Chi amministra non ha ancora capito che è giunto il momento di offrire qualcosa di maggiore spessore e migliorativo dell’offerta turistica, per attrarre un tipo di turismo di qualità. Di cambiare strategie e modo di pensare.
Non ha idee, procede nel vuoto pneumatico, e nella perpetuazione di sgangherate e obsolete sagre da strapaese, al cui termine segue sempre la ormai tradizionale conta di importanti fatti legati al degrado che esse generano.
Senza tenere conto poi dei disagi creati già da prima dell’inizio di quei miseri riti, sia al traffico veicolare che pedonale specie con la chiusura della zona del Porto ove non è neppure possibile recarsi in spiaggia a piedi agevolmente.
A ciò si aggiunga l’ormai normale caos della mobilità cittadina a cui, è ormai opinione diffusa da parte di tanti, manca la risoluzione con l’impiego di veri esperti del settore. Oltre al costo economico in capo a tutta la comunità, in termini di ordine pubblico, nettezza urbana e dilatazione dei tempi di percorrenza, che un’amministrazione pubblica dovrebbe rendere noti ai propri cittadini, a proposito di trasparenza. Nella normale dialettica, si parla di un bilancio tra costi e benefici.
Ma pare che sia un contributo irrinunciabile che la città deve pagare al cessato sindaco, ideatore di queste ed altri dozzinali cosiddetti “eventi”, che gli attuali orfani regnanti, dolenti, offrono. Una continuità alla quale pare non si possa sottrarre alcuno di quella compagine anche se, quasi certamente, non la condivide.
È questa Rimini, una città ostaggio di sé stessa, immota da tempo, che cerca disperatamente di apparire quale richiamo internazionale ma deve fare i conti con le infelici posizioni nelle importanti e negative classifiche riguardanti la qualità della vita e non solo. E che non sa cogliere questi indicatori come un momento di riflessione e spunto per migliorare o cambiare passo. E che sottace questi problemi, soverchiandoli di notizie circa fantastici interventi che, semmai avverranno, poi non ne è scontato il positivo esito.
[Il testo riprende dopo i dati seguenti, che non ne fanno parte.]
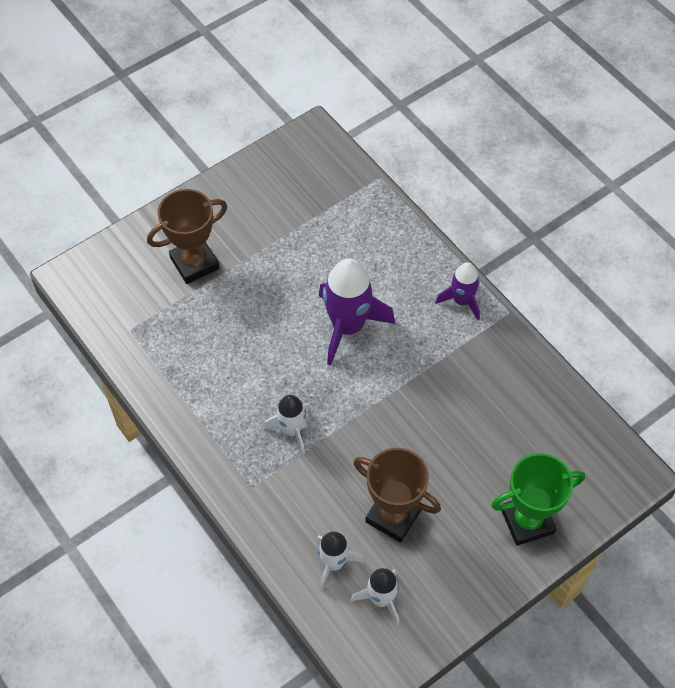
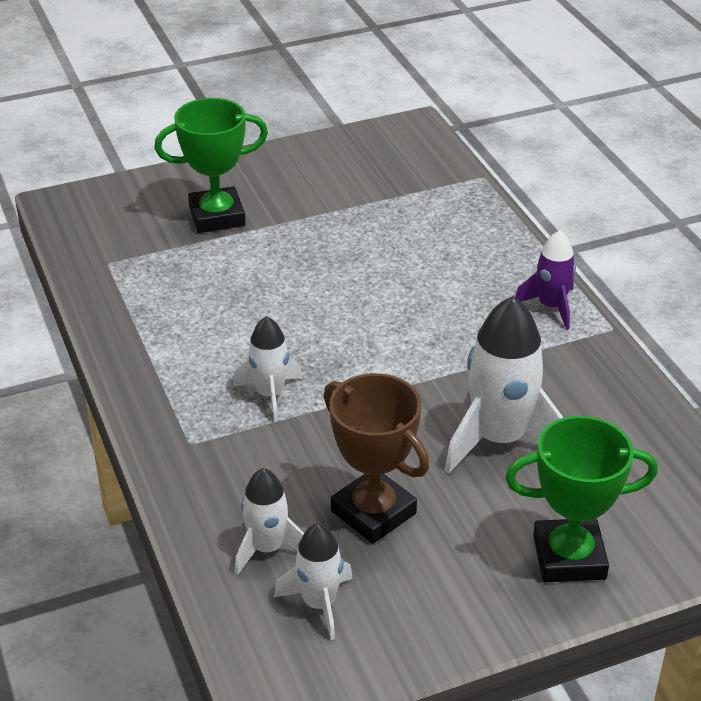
camera: 15 degrees right, 20 degrees down
brown trophy [147,189,227,284] -> green trophy [154,98,268,233]
purple rocket [318,258,395,366] -> none
none -> white rocket [445,296,564,474]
Rimini si bea quando una rivista estera la cita a proposito della cultura, dandone ampio risalto, invece di capire da dove giungano questi ammiccamenti. Peccato però che troppo spesso quei mezzi d’informazione provengano da Paesi di poca cultura; non perché la rifuggano, ma troppo giovani per avere la nostra storia e il nostro meraviglioso vissuto che, purtroppo, non tutti qui a casa nostra hanno il dono di comprendere ed apprezzare. Basta farsi un giro tra le piazze degli Incubi® e del Rino.
Suvvia, inseriamo quindi la notte rosa e la molo street nel PNRR; ma facciamo ancora di più, e candidiamole al patrimonio mondiale Unesco.